Friday, April 13, 2007
The Chronicle Nails One
It was bound to happen sooner or later. The Chronicle actually nailed one. This piece, by a dean at a Midwestern university, is spot-on. I actually laughed out loud reading parts of it.
The essential truth of it is that educated people with advanced degrees often can’t tell the difference between ‘having input’ and ‘making the actual decision.’ As the author puts it,
I have heard that identical sentiment expressed about almost every conceivable type of academic search. But the sentiment is based on the mistaken belief that a committee -- or an entire department or college -- selects (in effect, "elects" by popular vote) a new hire.
Exactly.
I’ve had variations on that conversation when it comes to promotion, hiring, and even student grade appeals. Some students seem to believe that an appeal isn’t over until the grade is changed; when the appeal loses, they don’t quite get it. So I get to walk them through Procedures 101.
Similarly, any time a faculty committee’s recommendation isn’t enacted immediately and precisely, the accusations of corruption fly. Never mind that the accusations are internally inconsistent – “shared governance doesn’t mean shared with the likes of you” is too obviously self-defeating for anyone to actually say directly. But the assumption is still there.

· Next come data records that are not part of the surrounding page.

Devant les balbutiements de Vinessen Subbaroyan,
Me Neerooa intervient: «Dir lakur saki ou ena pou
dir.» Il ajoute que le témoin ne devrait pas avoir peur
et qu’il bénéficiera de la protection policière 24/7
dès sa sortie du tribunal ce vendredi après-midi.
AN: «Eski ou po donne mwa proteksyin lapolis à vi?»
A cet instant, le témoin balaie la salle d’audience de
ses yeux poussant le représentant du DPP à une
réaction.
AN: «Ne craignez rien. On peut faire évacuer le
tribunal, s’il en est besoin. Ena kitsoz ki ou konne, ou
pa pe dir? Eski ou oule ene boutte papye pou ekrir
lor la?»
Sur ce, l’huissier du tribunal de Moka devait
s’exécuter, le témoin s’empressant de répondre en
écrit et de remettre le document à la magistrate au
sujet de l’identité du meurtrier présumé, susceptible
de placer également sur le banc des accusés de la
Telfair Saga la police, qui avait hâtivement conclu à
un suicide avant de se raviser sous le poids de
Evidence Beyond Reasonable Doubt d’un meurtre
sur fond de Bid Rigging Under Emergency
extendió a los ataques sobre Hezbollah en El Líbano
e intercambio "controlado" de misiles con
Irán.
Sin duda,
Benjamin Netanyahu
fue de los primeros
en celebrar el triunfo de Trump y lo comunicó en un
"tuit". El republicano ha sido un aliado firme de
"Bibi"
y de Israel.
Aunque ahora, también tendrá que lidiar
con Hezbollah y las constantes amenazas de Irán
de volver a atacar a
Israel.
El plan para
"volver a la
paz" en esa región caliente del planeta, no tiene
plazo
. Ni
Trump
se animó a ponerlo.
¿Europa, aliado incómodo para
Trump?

If a process is actually a process, then any reasonable person has to be open to the possibility that he could have input, and still lose. That’s not impossible. In other contexts, it’s almost insultingly obvious. But somehow, in higher ed, some very sharp people just can’t, or won’t, connect the dots. Losing isn’t proof that your input was disregarded. It may well have been taken seriously. It just didn’t win.
Sorry to keep harping on this. It’s been a draining week. I’ll try for something cheerier next time out.
I'm not saying you're wrong, but I am saying that of late you seem not to be able to see a faculty perspective at all.
A smart administration -- and I'll admit without prodding that these are not universal, or even necessarily common -- will give faculty recommendations considerable deference, to prevent both the dead weight and the crankiness that Dr. Crazy rightly notices are both common and unproductive. 'Considerable' does not mean 'absolute.' Looking at any single decision doesn't tell you much -- you have to look at patterns over time. Assuming that any administrative veto indicates a slippery slope to tyranny is just sloppy (if dishearteningly widespread) thinking.
Shared Governance: Democracy Is Not an Educational Idea
Stanley Fish
From Change March/April 2007
http://www.carnegiefoundation.org/change/sub.asp?key=98&subkey=2281
signed,
A Faculty-Administrator in the Midwest
From my experience, faculty want “shared governance” until the unpleasant tasks arise (budget cuts, removing incompetence, planning, student grievance procedures, fundraising, etc) then the cry from the classrooms and labs seems to be “Administrator, that’s what you get paid to do.”
We once had a faculty member at my cc who continuously fussed about workload. He would look at one school that paid extra for evening classes, and another that would not schedule early morning classes after a night class unless extra pay was included, and a third that only required two office hours per week. He basically shopped the other schools to argue that he should have to work about 50% of his present contract. When I talked to him about the constraints of a small school budget, and asked for his help in determining the best possible solution for everyone considering the finite resources available, he would have none of it. “That’s your job.” The shared governance blade cuts both ways!
Philip
a perplexed Mighty Favog
First, this isn't limited to academia. I've encountered it in publishing, church administration, and high-tech companies.
Second, sometimes the crankiness is earned by the administration. I had one principal (now a superintendent) who would form staff committees, and keep them meeting until they had agreed that she was right. Eventually attendance would drop off (as people had other tasks to do) and the rump left would agree with her, then she presented it to the whole staff as a "shared decision", and told anyone who objected "you should have mentioned that earlier when you had input" (even if they had, repeatedly).
That was an interesting read. I know that it's easy for both sides to feel frustration and alienation from the other and not really put ourselves in their shoes. I admit that I'm as guilty as anyone of railing away at the "damned administrators" who seem to drag their heels or to twist things around. Sometimes they ARE working at cross-purposes, but sometimes they aren't. The difficulty is telling which is which!
I have no problem with the way shared governance works when it is shared. The President chooses from a list of acceptable candidates whomever s/he prefers. The President does not hire outside of that list, but can reject the entire list. A policy is developed between faculty and admin, approved by faculty, and voted up or down by the Board. All very reasonable.
What is unreasonable is when a Dean (not mine, I might add) uses a committee as cover, to create the illusion that his decision, made when the President says "you can do this, there", was approved by his advisory committee ... when the reality is that few of the procedures and little of the data collection outlined when the committee was formed had taken place before the decision was made.